→ **CONSIGNAS DEL EJERCICIO**
(1) Reformule con mayor brevedad el párrafo del texto sobre Orwell y la democracia que comienza con «La democracia, al menos en sus orígenes históricos», conservando sus datos principales.
(2) Escriba la continuación del texto sobre Orwell y la democracia a partir de su última oración.

→ **TEXTO PROPORCIONADO**
------
En 1948 el periodista, militante político de la izquierda británica y excombatiente voluntario de las tropas anti-fascistas durante la guerra civil española, George Orwell comenzó a publicar en fascículos una descarnada visión crítica de la Revolución Bolchevique. “Rebelión en la Granja” trazaba, mediante una ácida metáfora literaria, el derrotero revolucionario de octubre que terminaba siendo encorsetada por la burocracia stalinista. Esa controvertida visión, que le valió a su autor críticas tanto de la derecha como de la izquierda europea, puso sobre el tapete la importancia que tiene el pueblo en controlar continuamente los procesos políticos transformadores.
La democracia, al menos en sus orígenes históricos, fue un proceso revolucionario que debía servir como el “contralor popular” que limite el poder de la mano invisible del mercado. De este modo, mientras que en el capitalismo las fuerzas económicas pueden funcionar en “piloto automático”, la democracia como mecanismo de participación política requiere inevitablemente de una ciudadanía y dirigencia activa y participativa. Esta es una lección histórica conocida pero no del todo aprendida.
------
→ **INFORMACIÓN PROPORCIONADA**
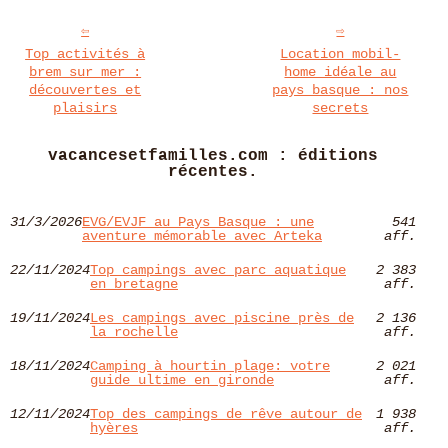
Top activités à
Location mobil-
brem sur mer :
home idéale au
découvertes et
pays basque : nos
plaisirs
secrets
vacancesetfamilles.com : éditions
récentes.
31/3/2026
EVG/EVJF au Pays Basque : une
541
aventure mémorable avec Arteka
aff.
22/11/2024
Top campings avec parc aquatique
2 383
en bretagne
aff.
19/11/2024
Les campings avec piscine près de
2 136
la rochelle
aff.
18/11/2024
Camping à hourtin plage: votre
2 021
guide ultime en gironde
aff.
12/11/2024
Top des campings de rêve autour de
1 938
hyères​
aff.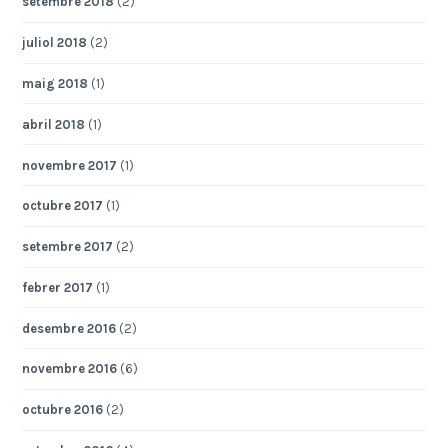
setembre 2018
(2)
juliol 2018
(2)
maig 2018
(1)
abril 2018
(1)
novembre 2017
(1)
octubre 2017
(1)
setembre 2017
(2)
febrer 2017
(1)
desembre 2016
(2)
novembre 2016
(6)
octubre 2016
(2)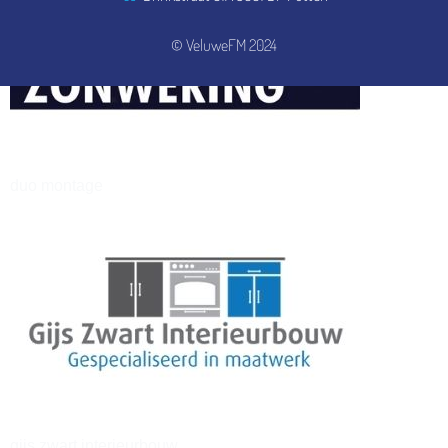
© VeluweFM 2024
henkvandeberg
duo montage
gijs zwart interieurbouw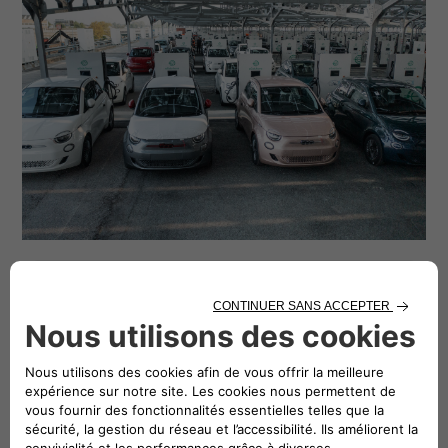
La technologie
Ce projet est le
premier projet
commercial bidirectionnel
centralisé à grande échelle de ce
type
, et ce grâce à la technologie
innovante appliquée à son matériel,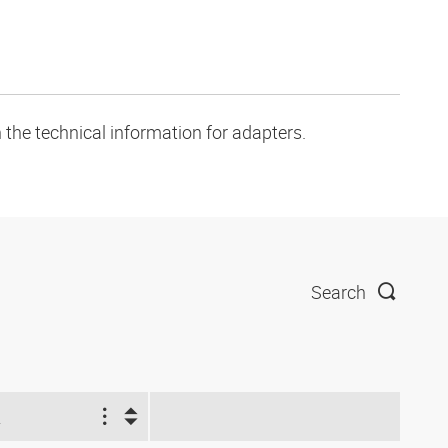
 the technical information for adapters.
Search
2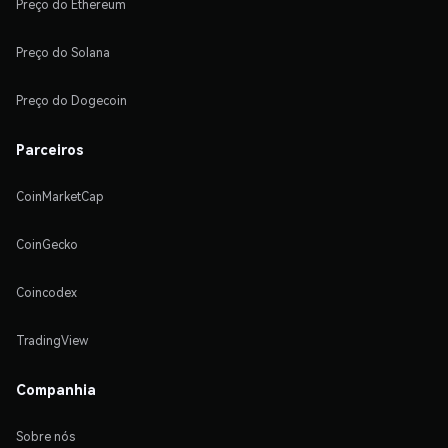
Preço do Ethereum
Preço do Solana
Preço do Dogecoin
Parceiros
CoinMarketCap
CoinGecko
Coincodex
TradingView
Companhia
Sobre nós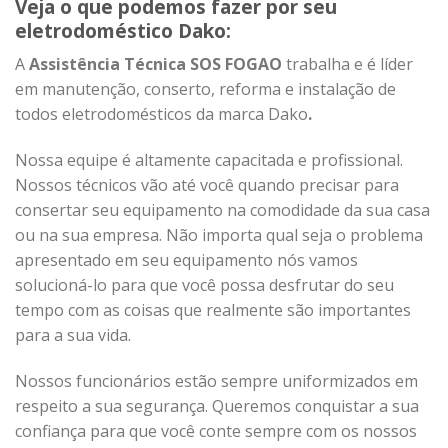
Veja o que podemos fazer por seu
eletrodoméstico Dako:
A
Assistência Técnica SOS FOGAO
trabalha e é líder
em manutenção, conserto, reforma e instalação de
todos eletrodomésticos da marca Dako
.
Nossa equipe é altamente capacitada e profissional.
Nossos técnicos vão até você quando precisar para
consertar seu equipamento na comodidade da sua casa
ou na sua empresa. Não importa qual seja o problema
apresentado em seu equipamento nós vamos
solucioná-lo para que você possa desfrutar do seu
tempo com as coisas que realmente são importantes
para a sua vida.
Nossos funcionários estão sempre uniformizados em
respeito a sua segurança. Queremos conquistar a sua
confiança para que você conte sempre com os nossos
------
→ **RESPUESTAS POR CONSIGNA**
(1) En sus orígenes, la democracia fue un proceso revolucionario concebido como «contralor popular» para limitar el poder de la mano invisible del mercado. Mientras las fuerzas económicas del capitalismo pueden funcionar en «piloto automático», la democracia exige una ciudadanía y una dirigencia activas y participativas. Se trata de una lección histórica conocida, pero no del todo aprendida.

(2)
Cuando en las elecciones de 1999 el genocida Antonio Domingo Bussi fue electo diputado nacional por Tucumán fueron los bloques parlamentarios de la UCR, el PJ y el FREPASO quienes se negaron a tomarle juramento por “inhabilidad moral” impidiendo su asunción. Seis años más tarde, en 2005, otro represor y torturador fue electo diputado, esta vez por la provincia de Buenos Aires. Luis Abelardo Patti fue objetado únicamente por el Frente para la Victoria mientras que la UCR, el ARI y el bloque de los “peronistas dialoguistas de Córdoba y Santa Fe” defendían la incorporación del ex -comisario al Congreso. La abrumadora mayoría del FPV pudo, esta vez en soledad, impedir el ingreso del terrorista de Estado al parlamento.
Sin embargo esos “anticuerpos democráticos” se fueron debilitando y en las elecciones legislativas del 2021 asumieron 4 diputados de inocultable tradición anti-democrática: Ricardo López Murphy y Sabrina Ajmechet (ambos por la UCR porteña) habían destilado ponzoñosas declaraciones contra los organismos de Derechos Humanos y el feminismo, apoyaron públicamente la política genocida del estado de Israel contra el pueblo palestino y negaron la existencia de “30.000 desaparecidas y desaparecidos”.
Los otros dos casos son más conocidos ya que en esa misma elección accedieron a sus bancas Javier Milei y Victoria Villarroel, actual binomio presidencial. Ni un solo de los bloques parlamentarios, ni un solo diputado, ni una sola diputada propusieron una “moción de censura” para impedir que cuatro exponentes del más rancio negacionismo de ultra-derecha ocuparan una banca en el Congreso Nacional. La democracia parecía haber bajado la guardia.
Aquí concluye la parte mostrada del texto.